The GFR-based CKD staging tool maps any estimated glomerular filtration rate (eGFR) to its KDIGO chronic kidney disease G-stage and surfaces the practical implications — how often to monitor, which drugs to adjust, and when to refer. It is built for GPs, nephrologists, and pharmacists.
How it works
KDIGO divides kidney function into six bands by eGFR in mL/min/1.73 m²:
| eGFR (mL/min/1.73 m²) | Stage | Description |
|---|---|---|
| 90 or above | G1 | Normal or high |
| 60–89 | G2 | Mildly decreased |
| 45–59 | G3a | Mildly to moderately decreased |
| 30–44 | G3b | Moderately to severely decreased |
| 15–29 | G4 | Severely decreased |
| Below 15 | G5 | Kidney failure |
Enter the eGFR and the tool returns the matching stage, highlights it in the reference table, and shows stage-specific clinical guidance.
Reading the result and acting on it
The guidance scales with severity:
G1 and G2: Unless a marker of kidney damage is present (albuminuria, haematuria, structural change), these stages do not constitute CKD. Management focuses on cardiovascular risk reduction, blood pressure control, and addressing reversible causes. Annual eGFR review is appropriate.
G3a: The stage where clinical attention typically begins in earnest. Review renally-cleared medications: metformin should be reviewed at G3a and reconsidered at G3b, DOACs need dose-adjustment checks, and gabapentinoids accumulate with lower clearance.
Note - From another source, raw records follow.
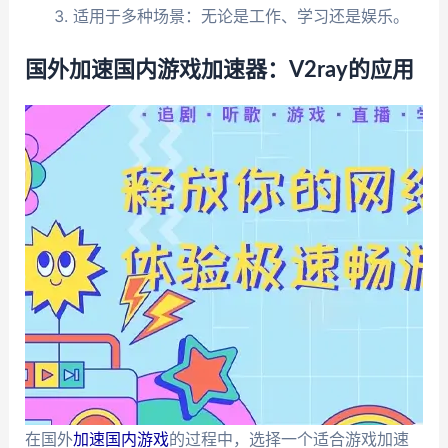
适用于多种场景：无论是工作、学习还是娱乐。
国外加速国内游戏加速器：V2ray的应用
在国外
加速国内游戏
的过程中，选择一个适合游戏加速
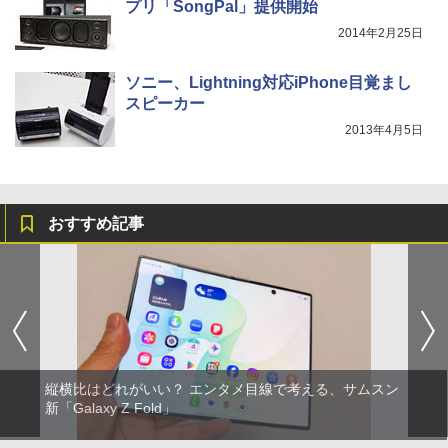
プリ「SongPal」提供開始
2014年2月25日
ソニー、Lightning対応iPhone目覚まし
スピーカー
2013年4月5日
おすすめ記事
縦横比はどれがいい？ エンタメ目線で考える、サムスン
新「Galaxy Z Fold」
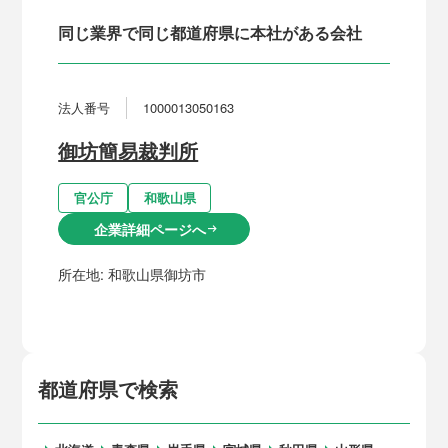
同じ業界で同じ都道府県に本社がある会社
法人番号
1000013050163
御坊簡易裁判所
官公庁
和歌山県
企業詳細ページへ
arrow_right_alt
所在地:
和歌山県御坊市
都道府県で検索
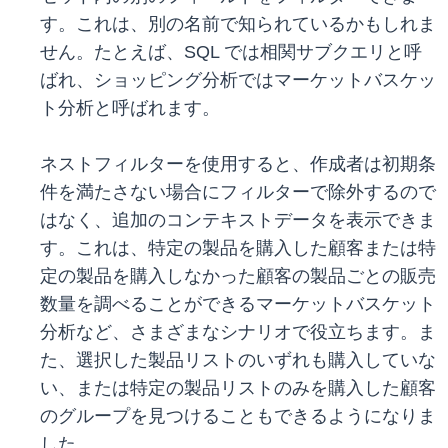
す。これは、別の名前で知られているかもしれま
せん。たとえば、SQL では相関サブクエリと呼
ばれ、ショッピング分析ではマーケットバスケッ
ト分析と呼ばれます。
ネストフィルターを使用すると、作成者は初期条
件を満たさない場合にフィルターで除外するので
はなく、追加のコンテキストデータを表示できま
す。これは、特定の製品を購入した顧客または特
定の製品を購入しなかった顧客の製品ごとの販売
数量を調べることができるマーケットバスケット
分析など、さまざまなシナリオで役立ちます。ま
た、選択した製品リストのいずれも購入していな
い、または特定の製品リストのみを購入した顧客
のグループを見つけることもできるようになりま
した。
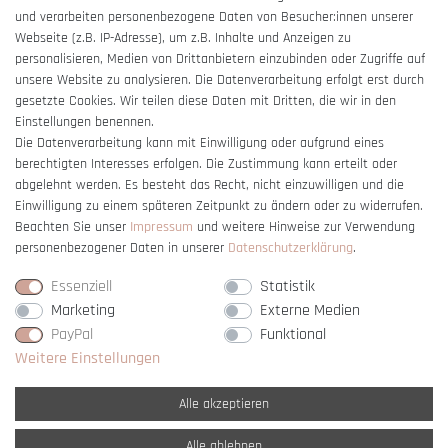
und verarbeiten personenbezogene Daten von Besucher:innen unserer
Impressum
Webseite (z.B. IP-Adresse), um z.B. Inhalte und Anzeigen zu
Barrierefreiheitserklärung
personalisieren, Medien von Drittanbietern einzubinden oder Zugriffe auf
unsere Website zu analysieren. Die Datenverarbeitung erfolgt erst durch
gesetzte Cookies. Wir teilen diese Daten mit Dritten, die wir in den
Einstellungen benennen.
Die Datenverarbeitung kann mit Einwilligung oder aufgrund eines
berechtigten Interesses erfolgen. Die Zustimmung kann erteilt oder
Vertrag widerrufen
abgelehnt werden. Es besteht das Recht, nicht einzuwilligen und die
Einwilligung zu einem späteren Zeitpunkt zu ändern oder zu widerrufen.
Beachten Sie unser
Impressum
und weitere Hinweise zur Verwendung
personenbezogener Daten in unserer
Daten­schutz­erklärung
.
Essenziell
Statistik
Marketing
Externe Medien
PayPal
Funktional
Weitere Einstellungen
Alle akzeptieren
Alle ablehnen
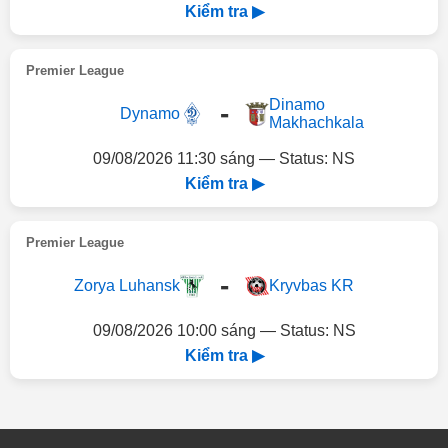
Kiểm tra ▶
Premier League
Dinamo
-
Dynamo
Makhachkala
09/08/2026 11:30 sáng — Status: NS
Kiểm tra ▶
Premier League
-
Zorya Luhansk
Kryvbas KR
09/08/2026 10:00 sáng — Status: NS
Kiểm tra ▶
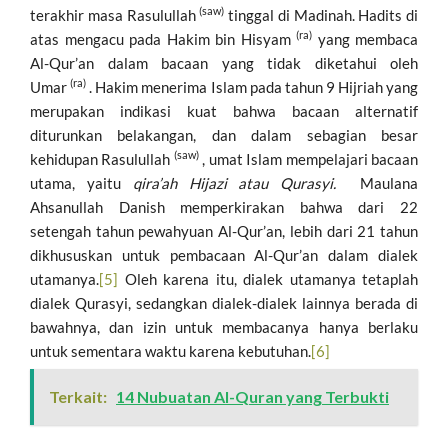
(saw)
terakhir masa Rasulullah
tinggal di Madinah. Hadits di
(ra)
atas mengacu pada Hakim bin Hisyam
yang membaca
Al-Qur’an dalam bacaan yang tidak diketahui oleh
(ra)
Umar
. Hakim menerima Islam pada tahun 9 Hijriah yang
merupakan indikasi kuat bahwa bacaan alternatif
diturunkan belakangan, dan dalam sebagian besar
(saw)
kehidupan Rasulullah
, umat Islam mempelajari bacaan
utama, yaitu
qira’ah Hijazi atau Qurasyi.
Maulana
Ahsanullah Danish memperkirakan bahwa dari 22
setengah tahun pewahyuan Al-Qur’an, lebih dari 21 tahun
dikhususkan untuk pembacaan Al-Qur’an dalam dialek
utamanya.
[5]
Oleh karena itu, dialek utamanya tetaplah
dialek Qurasyi, sedangkan dialek-dialek lainnya berada di
bawahnya, dan izin untuk membacanya hanya berlaku
untuk sementara waktu karena kebutuhan.
[6]
Terkait:
14 Nubuatan Al-Quran yang Terbukti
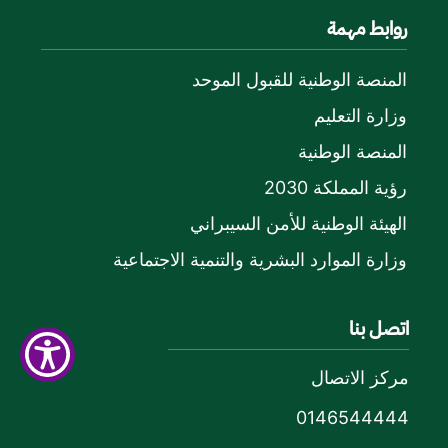
روابط مهمة
المنصة الوطنية للقبول الموحد
وزارة التعليم
المنصة الوطنية
رؤية المملكة 2030
الهيئة الوطنية للأمن السيبراني
وزارة الموارد البشرية والتنمية الاجتماعية
اتصل بنا
مركز الاتصال
0146544444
Screen for anaemia of chronic kidney disease and mineral-bone disorder. Review frequency typically increases to every 6–12 months.
G3b: Tighter monitoring, more aggressive risk-factor control, and consideration of nephrology involvement for rapidly declining or complex cases. Ensure patients have had dietary advice appropriate to their stage.
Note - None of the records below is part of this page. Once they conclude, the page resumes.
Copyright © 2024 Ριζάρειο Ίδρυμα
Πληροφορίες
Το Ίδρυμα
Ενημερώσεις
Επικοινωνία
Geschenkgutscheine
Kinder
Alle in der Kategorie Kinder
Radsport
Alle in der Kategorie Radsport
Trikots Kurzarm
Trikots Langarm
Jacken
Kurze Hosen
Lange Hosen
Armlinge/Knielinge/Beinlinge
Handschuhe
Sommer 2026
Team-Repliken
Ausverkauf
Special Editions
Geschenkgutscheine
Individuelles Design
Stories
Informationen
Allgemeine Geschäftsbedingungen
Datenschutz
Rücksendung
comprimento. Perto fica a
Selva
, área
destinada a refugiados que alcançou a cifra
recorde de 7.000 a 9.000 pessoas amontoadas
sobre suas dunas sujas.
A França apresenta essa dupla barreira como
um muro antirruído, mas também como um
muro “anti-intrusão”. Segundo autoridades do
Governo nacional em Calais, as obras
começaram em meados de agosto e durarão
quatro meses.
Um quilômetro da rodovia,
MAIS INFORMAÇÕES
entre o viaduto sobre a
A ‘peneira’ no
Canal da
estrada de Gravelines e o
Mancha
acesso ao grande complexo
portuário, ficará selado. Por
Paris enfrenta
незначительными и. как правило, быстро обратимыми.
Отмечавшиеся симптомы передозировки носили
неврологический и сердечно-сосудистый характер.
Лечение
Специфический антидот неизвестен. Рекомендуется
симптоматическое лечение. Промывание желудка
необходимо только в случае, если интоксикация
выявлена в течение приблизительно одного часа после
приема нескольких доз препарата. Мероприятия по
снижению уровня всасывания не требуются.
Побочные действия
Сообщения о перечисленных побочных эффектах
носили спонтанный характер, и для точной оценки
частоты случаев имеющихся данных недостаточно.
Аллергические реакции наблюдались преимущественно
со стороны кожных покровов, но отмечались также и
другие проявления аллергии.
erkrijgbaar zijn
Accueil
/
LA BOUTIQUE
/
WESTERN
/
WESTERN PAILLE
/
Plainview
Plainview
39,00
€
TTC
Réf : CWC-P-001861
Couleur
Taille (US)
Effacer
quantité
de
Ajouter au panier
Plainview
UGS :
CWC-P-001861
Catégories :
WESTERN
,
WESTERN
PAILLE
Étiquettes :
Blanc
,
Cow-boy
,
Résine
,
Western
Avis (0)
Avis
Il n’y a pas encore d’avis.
G4: This stage typically triggers nephrology referral for preparation for renal replacement therapy (RRT) — whether transplant listing, fistula formation for haemodialysis, or peritoneal dialysis education. Even when not yet symptomatic, earlier referral means better-prepared patients and less emergency dialysis initiation.
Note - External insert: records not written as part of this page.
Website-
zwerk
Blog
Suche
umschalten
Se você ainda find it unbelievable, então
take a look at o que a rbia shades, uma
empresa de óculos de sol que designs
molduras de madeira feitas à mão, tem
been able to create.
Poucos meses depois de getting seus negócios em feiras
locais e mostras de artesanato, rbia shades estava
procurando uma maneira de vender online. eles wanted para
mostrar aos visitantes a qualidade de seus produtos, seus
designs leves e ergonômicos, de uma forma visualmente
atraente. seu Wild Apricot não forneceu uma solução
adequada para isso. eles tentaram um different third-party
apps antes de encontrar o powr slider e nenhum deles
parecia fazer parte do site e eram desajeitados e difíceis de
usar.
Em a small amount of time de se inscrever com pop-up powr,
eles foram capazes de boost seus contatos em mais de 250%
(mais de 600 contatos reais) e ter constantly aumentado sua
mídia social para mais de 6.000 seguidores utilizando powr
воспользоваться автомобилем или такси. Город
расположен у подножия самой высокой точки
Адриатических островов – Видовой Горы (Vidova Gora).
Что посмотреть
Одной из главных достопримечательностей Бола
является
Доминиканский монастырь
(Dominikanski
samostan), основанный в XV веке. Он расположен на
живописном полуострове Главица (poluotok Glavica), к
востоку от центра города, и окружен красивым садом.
G5: Kidney failure. If not on RRT or managed conservatively, urgent nephrology involvement is needed.
Why eGFR alone is not enough for G1 and G2
A single eGFR of 75 or 85 does not diagnose CKD by itself. KDIGO requires either:
- A persistently reduced eGFR (below 60) confirmed on two samples at least 90 days apart, or
- An eGFR of 60 or above plus a marker of kidney damage such as albuminuria (ACR above 3 mg/mmol), haematuria of renal origin, or an abnormality on imaging or biopsy.
This prevents over-diagnosing CKD in patients who have a transiently low eGFR (acute kidney injury, dehydration) or whose baseline is just below 90.
The albuminuria dimension
Full KDIGO staging combines the G-stage with an albuminuria category:
| ACR (mg/mmol) | Category | Description |
|---|---|---|
| Below 3 | A1 | Normal to mildly increased |
| 3–30 | A2 | Moderately increased |
| Above 30 | A3 | Severely increased |
Two patients at G3a can have dramatically different cardiovascular and renal prognosis depending on whether their ACR is A1 or A3. The combined G-and-A heat-map is the complete KDIGO risk classification. This tool handles the G-staging; the A-category adds an additional layer of risk stratification beyond the scope of eGFR alone.
Important caveats
All logic runs locally in your browser; nothing is sent to a server. This tool is for clinical reference and educational use — it does not replace clinical judgement, local guidelines, or individual patient assessment. eGFR equations (CKD-EPI 2021, MDRD) each have known limitations in extremes of muscle mass, age, and acute illness.